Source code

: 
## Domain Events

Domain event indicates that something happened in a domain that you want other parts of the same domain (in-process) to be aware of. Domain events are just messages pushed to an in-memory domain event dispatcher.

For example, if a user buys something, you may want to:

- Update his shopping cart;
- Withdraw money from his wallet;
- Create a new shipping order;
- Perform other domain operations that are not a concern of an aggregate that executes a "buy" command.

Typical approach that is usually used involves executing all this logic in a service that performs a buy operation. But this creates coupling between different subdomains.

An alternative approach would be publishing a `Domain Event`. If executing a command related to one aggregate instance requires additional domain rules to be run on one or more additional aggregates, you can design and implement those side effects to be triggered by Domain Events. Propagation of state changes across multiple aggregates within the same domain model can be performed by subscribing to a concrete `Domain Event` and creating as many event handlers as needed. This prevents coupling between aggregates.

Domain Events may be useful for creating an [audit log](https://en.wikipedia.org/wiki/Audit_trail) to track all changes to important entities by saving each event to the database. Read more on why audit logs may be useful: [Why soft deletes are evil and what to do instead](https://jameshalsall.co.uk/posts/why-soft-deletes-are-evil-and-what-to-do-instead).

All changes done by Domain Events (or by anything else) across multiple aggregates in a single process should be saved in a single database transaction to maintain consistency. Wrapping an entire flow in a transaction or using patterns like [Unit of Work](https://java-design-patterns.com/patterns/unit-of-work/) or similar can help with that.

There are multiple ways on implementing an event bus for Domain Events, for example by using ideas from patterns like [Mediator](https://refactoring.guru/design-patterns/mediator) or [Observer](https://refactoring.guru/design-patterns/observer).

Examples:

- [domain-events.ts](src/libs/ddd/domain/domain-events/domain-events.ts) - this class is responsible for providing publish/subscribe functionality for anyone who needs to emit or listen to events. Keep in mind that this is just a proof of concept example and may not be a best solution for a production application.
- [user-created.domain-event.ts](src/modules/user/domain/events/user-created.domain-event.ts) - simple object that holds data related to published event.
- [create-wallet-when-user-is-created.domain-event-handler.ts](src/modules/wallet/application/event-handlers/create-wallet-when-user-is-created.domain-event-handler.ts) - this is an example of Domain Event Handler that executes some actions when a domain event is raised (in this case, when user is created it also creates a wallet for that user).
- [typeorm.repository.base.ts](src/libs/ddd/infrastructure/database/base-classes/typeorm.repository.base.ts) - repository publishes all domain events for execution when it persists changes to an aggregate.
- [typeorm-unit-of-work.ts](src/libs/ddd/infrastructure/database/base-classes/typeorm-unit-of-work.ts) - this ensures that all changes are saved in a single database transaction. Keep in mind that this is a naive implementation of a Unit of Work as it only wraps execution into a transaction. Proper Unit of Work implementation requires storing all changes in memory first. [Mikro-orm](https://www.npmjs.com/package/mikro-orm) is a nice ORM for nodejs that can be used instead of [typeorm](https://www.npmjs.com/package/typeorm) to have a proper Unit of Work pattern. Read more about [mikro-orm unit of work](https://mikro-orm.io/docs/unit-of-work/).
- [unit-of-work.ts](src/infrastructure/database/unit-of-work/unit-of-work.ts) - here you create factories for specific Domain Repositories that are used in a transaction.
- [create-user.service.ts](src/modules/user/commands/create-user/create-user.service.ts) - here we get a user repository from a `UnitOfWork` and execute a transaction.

What the exercise asks: All entries are to be returned word for word.

Task output:
Source code

: 
## Domain Events

Domain event indicates that something happened in a domain that you want other parts of the same domain (in-process) to be aware of. Domain events are just messages pushed to an in-memory domain event dispatcher.

For example, if a user buys something, you may want to:

- Update his shopping cart;
- Withdraw money from his wallet;
- Create a new shipping order;
- Perform other domain operations that are not a concern of an aggregate that executes a "buy" command.

Typical approach that is usually used involves executing all this logic in a service that performs a buy operation. But this creates coupling between different subdomains.

An alternative approach would be publishing a `Domain Event`. If executing a command related to one aggregate instance requires additional domain rules to be run on one or more additional aggregates, you can design and implement those side effects to be triggered by Domain Events. Propagation of state changes across multiple aggregates within the same domain model can be performed by subscribing to a concrete `Domain Event` and creating as many event handlers as needed. This prevents coupling between aggregates.

Domain Events may be useful for creating an [audit log](https://en.wikipedia.org/wiki/Audit_trail) to track all changes to important entities by saving each event to the database. Read more on why audit logs may be useful: [Why soft deletes are evil and what to do instead](https://jameshalsall.co.uk/posts/why-soft-deletes-are-evil-and-what-to-do-instead).

All changes done by Domain Events (or by anything else) across multiple aggregates in a single process should be saved in a single database transaction to maintain consistency. Wrapping an entire flow in a transaction or using patterns like [Unit of Work](https://java-design-patterns.com/patterns/unit-of-work/) or similar can help with that.

There are multiple ways on implementing an event bus for Domain Events, for example by using ideas from patterns like [Mediator](https://refactoring.guru/design-patterns/mediator) or [Observer](https://refactoring.guru/design-patterns/observer).

Examples:

- [domain-events.ts](src/libs/ddd/domain/domain-events/domain-events.ts) - this class is responsible for providing publish/subscribe functionality for anyone who needs to emit or listen to events. Keep in mind that this is just a proof of concept example and may not be a best solution for a production application.
- [user-created.domain-event.ts](src/modules/user/domain/events/user-created.domain-event.ts) - simple object that holds data related to published event.
- [create-wallet-when-user-is-created.domain-event-handler.ts](src/modules/wallet/application/event-handlers/create-wallet-when-user-is-created.domain-event-handler.ts) - this is an example of Domain Event Handler that executes some actions when a domain event is raised (in this case, when user is created it also creates a wallet for that user).
- [typeorm.repository.base.ts](src/libs/ddd/infrastructure/database/base-classes/typeorm.repository.base.ts) - repository publishes all domain events for execution when it persists changes to an aggregate.
- [typeorm-unit-of-work.ts](src/libs/ddd/infrastructure/database/base-classes/typeorm-unit-of-work.ts) - this ensures that all changes are saved in a single database transaction. Keep in mind that this is a naive implementation of a Unit of Work as it only wraps execution into a transaction. Proper Unit of Work implementation requires storing all changes in memory first. [Mikro-orm](https://www.npmjs.com/package/mikro-orm) is a nice ORM for nodejs that can be used instead of [typeorm](https://www.npmjs.com/package/typeorm) to have a proper Unit of Work pattern. Read more about [mikro-orm unit of work](https://mikro-orm.io/docs/unit-of-work/).
- [unit-of-work.ts](src/infrastructure/database/unit-of-work/unit-of-work.ts) - here you create factories for specific Domain Repositories that are used in a transaction.
- [create-user.service.ts](src/modules/user/commands/create-user/create-user.service.ts) - here we get a user repository from a `UnitOfWork` and execute a transaction.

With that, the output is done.